Luís Paulo se deixou cair numa poltrona, desencorajado:
- Perdoe... Mas lamento que as coisas sejam assim - murmurou. - Desejaria que nunca nos tivéssemos encontrado, condessinha Denise! Seria muito melhor para nós...
- Por que fala dessa maneira, Luís Paulo?
- Por quê? É penoso explicar e receio que depois disso você me odeie, Denise, em vez de amar... O que quero dizer é isto: eu, embora não possa dizer que você me desagrade, não estou em condições de retribuir o seu amor... Meu coração pertence a uma outra jovem, a quem amo com verdadeira paixão.
O rapaz não suspeitava que, falando com sinceridade à Denise e expondo-lhe seu gravíssimo problema de consciência, iria provocar o seu ódio. Se, pudesse ler, naquele instante, os pensamentos que fervilhavam na mente daquela criatura perversa, arrepender-se-ia do seu modo de agir! No entanto, Denise, com os olhos fixos nele, parecia refletir intensamente.
- Posso saber - disse de súbito - porque, se não me ama, prometeu casar-se comigo, diante de seu pai moribundo?
- Por um simples motivo, que lhe direi agora mesmo: meu pai estava a morrer e aquele era o único meio de que deixasse este mundo com o coração em paz! Você, no meu lugar, teria negado esse consolo a um pobre velho?

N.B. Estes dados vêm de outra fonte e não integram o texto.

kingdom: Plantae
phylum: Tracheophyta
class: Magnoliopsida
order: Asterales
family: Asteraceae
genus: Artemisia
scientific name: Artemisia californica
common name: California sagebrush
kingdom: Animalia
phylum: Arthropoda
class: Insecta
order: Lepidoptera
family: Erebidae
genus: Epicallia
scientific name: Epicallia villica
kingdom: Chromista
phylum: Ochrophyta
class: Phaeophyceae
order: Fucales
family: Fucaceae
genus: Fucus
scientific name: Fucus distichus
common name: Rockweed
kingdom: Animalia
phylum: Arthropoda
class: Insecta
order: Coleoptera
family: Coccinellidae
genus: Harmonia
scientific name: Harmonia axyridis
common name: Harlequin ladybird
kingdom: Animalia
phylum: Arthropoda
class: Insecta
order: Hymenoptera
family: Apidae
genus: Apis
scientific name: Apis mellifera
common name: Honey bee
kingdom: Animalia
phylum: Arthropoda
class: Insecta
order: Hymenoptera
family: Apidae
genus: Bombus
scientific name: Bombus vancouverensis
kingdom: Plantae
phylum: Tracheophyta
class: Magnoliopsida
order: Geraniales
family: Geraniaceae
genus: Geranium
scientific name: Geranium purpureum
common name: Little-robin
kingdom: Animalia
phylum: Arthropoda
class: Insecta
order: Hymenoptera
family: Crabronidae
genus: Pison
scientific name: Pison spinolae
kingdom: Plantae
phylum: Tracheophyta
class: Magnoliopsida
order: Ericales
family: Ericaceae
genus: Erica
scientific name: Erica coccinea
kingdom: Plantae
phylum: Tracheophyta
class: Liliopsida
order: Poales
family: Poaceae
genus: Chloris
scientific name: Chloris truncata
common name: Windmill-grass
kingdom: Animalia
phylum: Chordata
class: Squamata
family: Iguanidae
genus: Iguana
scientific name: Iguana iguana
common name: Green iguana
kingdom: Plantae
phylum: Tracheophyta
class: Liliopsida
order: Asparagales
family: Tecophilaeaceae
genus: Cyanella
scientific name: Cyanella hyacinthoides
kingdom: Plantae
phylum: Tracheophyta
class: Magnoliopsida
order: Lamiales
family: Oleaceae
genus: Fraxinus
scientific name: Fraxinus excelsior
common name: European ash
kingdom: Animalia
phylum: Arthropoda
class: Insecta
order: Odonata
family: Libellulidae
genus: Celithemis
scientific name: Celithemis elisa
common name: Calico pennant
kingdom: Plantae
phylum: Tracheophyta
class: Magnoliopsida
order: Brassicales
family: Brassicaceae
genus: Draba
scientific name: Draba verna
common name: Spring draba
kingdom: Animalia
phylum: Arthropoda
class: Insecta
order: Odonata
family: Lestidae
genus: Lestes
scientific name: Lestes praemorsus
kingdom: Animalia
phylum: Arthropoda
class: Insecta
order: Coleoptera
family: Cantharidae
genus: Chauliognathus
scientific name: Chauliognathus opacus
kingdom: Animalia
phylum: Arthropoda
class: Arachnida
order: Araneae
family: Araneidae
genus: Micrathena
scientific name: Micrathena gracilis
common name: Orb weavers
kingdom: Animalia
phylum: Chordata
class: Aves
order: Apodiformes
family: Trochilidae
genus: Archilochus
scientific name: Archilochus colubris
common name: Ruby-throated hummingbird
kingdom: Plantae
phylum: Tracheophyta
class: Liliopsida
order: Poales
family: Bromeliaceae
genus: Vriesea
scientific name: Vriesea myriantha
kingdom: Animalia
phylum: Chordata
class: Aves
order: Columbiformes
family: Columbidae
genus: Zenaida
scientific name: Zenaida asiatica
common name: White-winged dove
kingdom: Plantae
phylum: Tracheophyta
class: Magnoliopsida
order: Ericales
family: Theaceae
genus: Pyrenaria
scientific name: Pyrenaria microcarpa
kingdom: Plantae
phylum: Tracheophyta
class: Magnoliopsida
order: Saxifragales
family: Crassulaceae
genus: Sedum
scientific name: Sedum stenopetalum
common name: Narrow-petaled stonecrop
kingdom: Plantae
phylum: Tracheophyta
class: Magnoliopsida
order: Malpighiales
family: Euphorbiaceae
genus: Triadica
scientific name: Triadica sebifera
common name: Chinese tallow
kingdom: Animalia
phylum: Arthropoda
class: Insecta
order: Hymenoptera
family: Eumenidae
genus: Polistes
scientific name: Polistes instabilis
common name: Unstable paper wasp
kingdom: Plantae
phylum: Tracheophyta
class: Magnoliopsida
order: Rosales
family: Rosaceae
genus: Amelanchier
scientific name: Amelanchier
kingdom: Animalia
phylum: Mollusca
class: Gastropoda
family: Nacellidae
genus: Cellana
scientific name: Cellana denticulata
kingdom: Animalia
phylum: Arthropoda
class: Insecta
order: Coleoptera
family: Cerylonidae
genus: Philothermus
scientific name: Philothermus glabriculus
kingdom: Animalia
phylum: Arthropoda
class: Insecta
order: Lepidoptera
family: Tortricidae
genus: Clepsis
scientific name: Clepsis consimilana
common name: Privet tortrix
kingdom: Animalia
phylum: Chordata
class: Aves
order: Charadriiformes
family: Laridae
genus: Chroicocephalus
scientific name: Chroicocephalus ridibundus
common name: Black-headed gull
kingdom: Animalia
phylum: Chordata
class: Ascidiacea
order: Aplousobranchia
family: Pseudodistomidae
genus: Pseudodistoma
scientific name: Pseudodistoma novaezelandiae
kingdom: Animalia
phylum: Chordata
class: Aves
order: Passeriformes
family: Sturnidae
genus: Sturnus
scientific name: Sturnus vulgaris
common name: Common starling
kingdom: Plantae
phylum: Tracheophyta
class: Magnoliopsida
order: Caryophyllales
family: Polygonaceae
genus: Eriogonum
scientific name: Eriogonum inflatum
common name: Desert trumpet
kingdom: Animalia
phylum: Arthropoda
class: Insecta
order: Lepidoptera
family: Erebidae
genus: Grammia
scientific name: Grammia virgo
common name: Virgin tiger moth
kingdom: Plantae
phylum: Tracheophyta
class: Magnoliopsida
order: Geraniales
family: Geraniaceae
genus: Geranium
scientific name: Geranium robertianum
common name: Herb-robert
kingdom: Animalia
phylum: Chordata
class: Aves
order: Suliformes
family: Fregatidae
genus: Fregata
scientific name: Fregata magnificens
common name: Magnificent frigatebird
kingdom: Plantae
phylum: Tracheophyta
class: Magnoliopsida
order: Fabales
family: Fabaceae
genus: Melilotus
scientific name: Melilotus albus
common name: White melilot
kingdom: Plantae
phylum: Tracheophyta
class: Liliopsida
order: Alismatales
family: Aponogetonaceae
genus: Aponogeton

Para surpresa do moço, Denise deixou escapar uma risada sarcástica, que fazia tremendo contraste com a atmosfera que reinava na casa.
- Que nobre coração tem você, Luís Paulo! É uma criatura cheia de delicadeza e de atenções! Não quis dar um desgosto a um moribundo, mas não se importa de maltratar o coração de uma mulher que o ama! Francamente, não podia supor que sua consciência fosse assim tão elástica...
Ante aquelas palavras injustas, pronunciadas com marcada acritude, Luís Paulo compreendeu que se enganara, supondo que naquela criatura tão bela pudesse existir um pouco de raciocínio e de humana compreensão.
Parecia-lhe ter caído numa armadilha e de que dela não conseguiria sair, mesmo fazendo os maiores esforços.
- Condessinha - insistiu ainda Luís Paulo. - procure raciocinar! Acredito... Acredito que não está formulando um juízo sensato, desapaixonado, sobre a situação em que me encontro. Será possível que não perceba o que significa um casamento sem amor?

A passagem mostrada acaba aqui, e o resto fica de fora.